GIVEN MATERIAL:
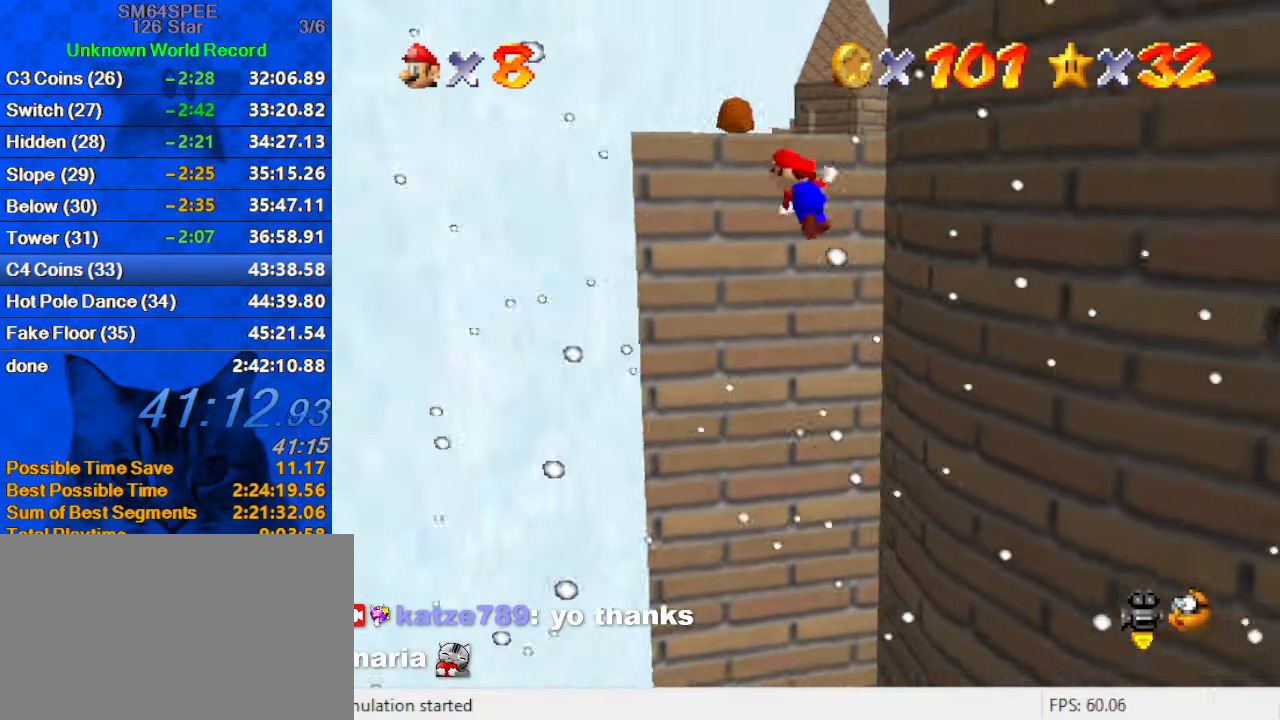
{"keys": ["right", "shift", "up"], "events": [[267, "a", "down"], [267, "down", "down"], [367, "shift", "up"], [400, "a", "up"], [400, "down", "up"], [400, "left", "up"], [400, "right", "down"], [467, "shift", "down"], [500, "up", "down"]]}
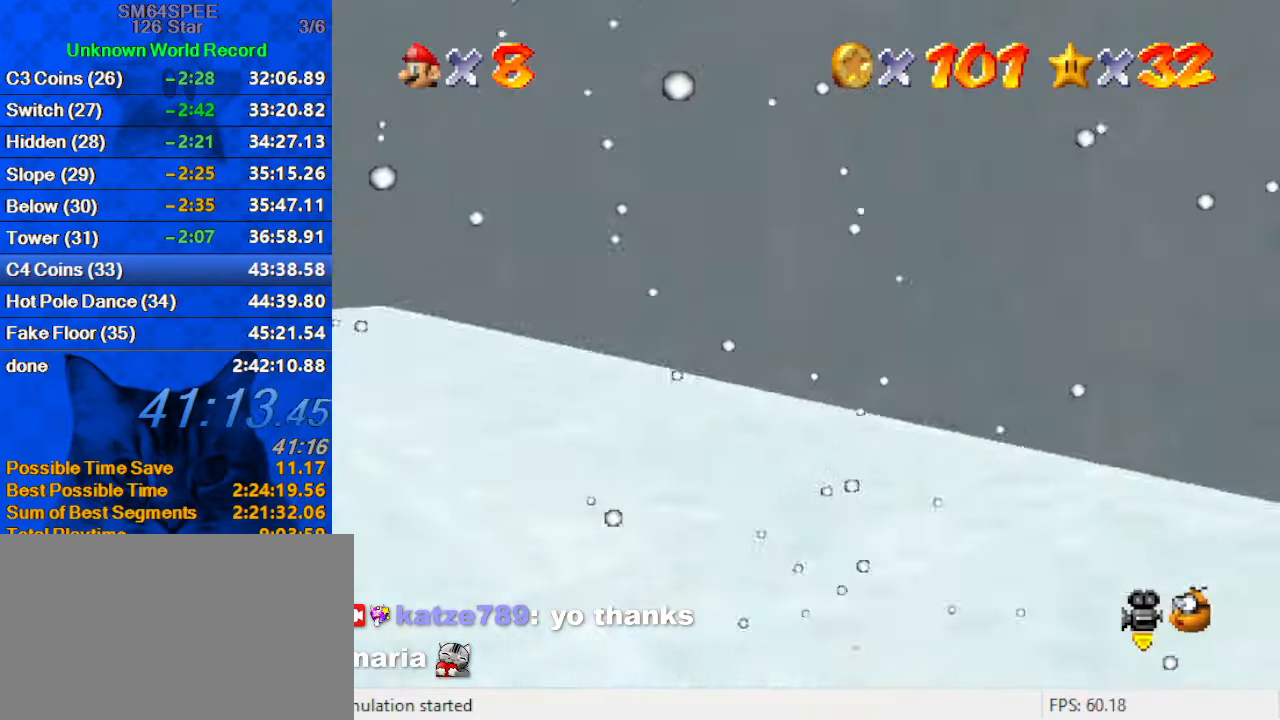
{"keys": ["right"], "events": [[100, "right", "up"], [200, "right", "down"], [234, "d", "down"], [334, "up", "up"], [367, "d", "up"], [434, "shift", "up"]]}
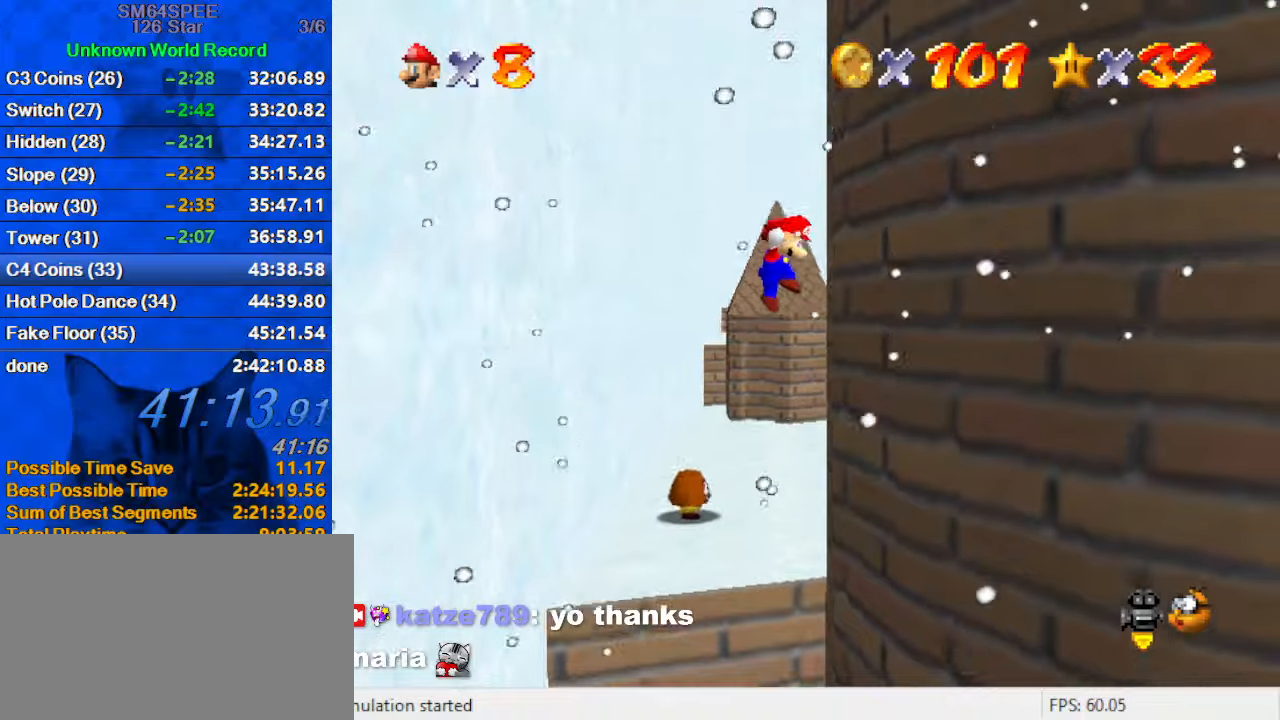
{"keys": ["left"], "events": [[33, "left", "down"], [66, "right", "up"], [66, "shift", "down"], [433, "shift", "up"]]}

AIM OF THE EXERCISE: Leave out the images and repeat the rest of the data word for word.

ANSWER SPACE:
{"keys": ["right", "shift", "up"], "events": [[267, "a", "down"], [267, "down", "down"], [367, "shift", "up"], [400, "a", "up"], [400, "down", "up"], [400, "left", "up"], [400, "right", "down"], [467, "shift", "down"], [500, "up", "down"]]}
{"keys": ["right"], "events": [[100, "right", "up"], [200, "right", "down"], [234, "d", "down"], [334, "up", "up"], [367, "d", "up"], [434, "shift", "up"]]}
{"keys": ["left"], "events": [[33, "left", "down"], [66, "right", "up"], [66, "shift", "down"], [433, "shift", "up"]]}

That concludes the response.